China Week: Summit season
- Published
Sick of summitry?
If you are, spare a thought for China's leader Xi Jinping.
He's done little but shake hands, fix a smile, make speeches and inspect honour guards all week.
As he arrived in Brisbane for the G20 summit, you could forgive him for zoning out or heading to the beach.
But it's always more relaxing being at someone else's party than your own, especially if everyone at the party is telling you what a swell host you were.
And what's more, he moves from "Apec blue" skies in Beijing to G20 blue in Brisbane which means he doesn't have to watch cars and factories turn the Chinese capital's air to grey poison again.
During the boring bits of the G20 speeches, he could always reflect on his summit week of fireworks and family photographs. If he does, I think he'll conclude it went as well as he could have hoped for.
Successes President Xi will chalk up:
A new type of major power relations
Admittedly, US President Obama did not use President Xi's favourite foreign policy slogan.
His administration views it as a formula for hypnotising Washington into quiescence while China gradually dismantles US interests in Asia.
But to President Xi, "a new type of major power relations" means China can rise without inevitable conflict with the United States.
He mentioned the slogan wherever he could and so did China's state media. And he tried to inhabit his side of it. This is success number two.
Looking like the president of a major power
Nothing in Beijing's summit week was left to chance from the venue to the sky colour. And like a method actor, President Xi bestrode the summit stage as president of a would be superpower.

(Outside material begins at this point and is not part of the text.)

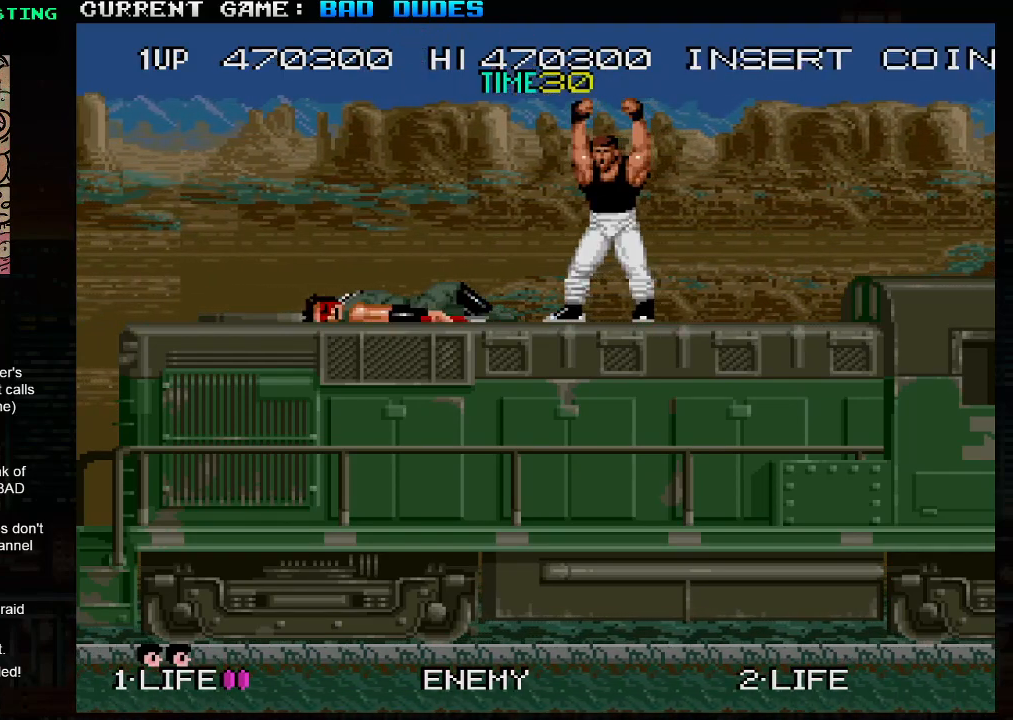
{"buttons": [], "left_stick": "center", "events": []}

He is almost as tall as President Obama, he speaks confidently without notes to make the point that he is in charge, and he has a formidable first lady (A-list celebrity singer and PLA general) who as usual, wowed the home crowd with her regal bearing, poise and glamour.
Nor will it be lost on the Chinese public that President Obama went out of his way to give face to his host.
There were no attempts to talk over President Xi's head to the Chinese people direct, something which the Chinese leadership found distasteful during the town hall meeting of his last visit in 2009.
Washington now seems to have concluded that Xi Jinping is the only game in town and that working on the presidential rapport is central to a good US-China relationship.
The informal talks over dinner ran for five hours, a full two hours longer than scheduled.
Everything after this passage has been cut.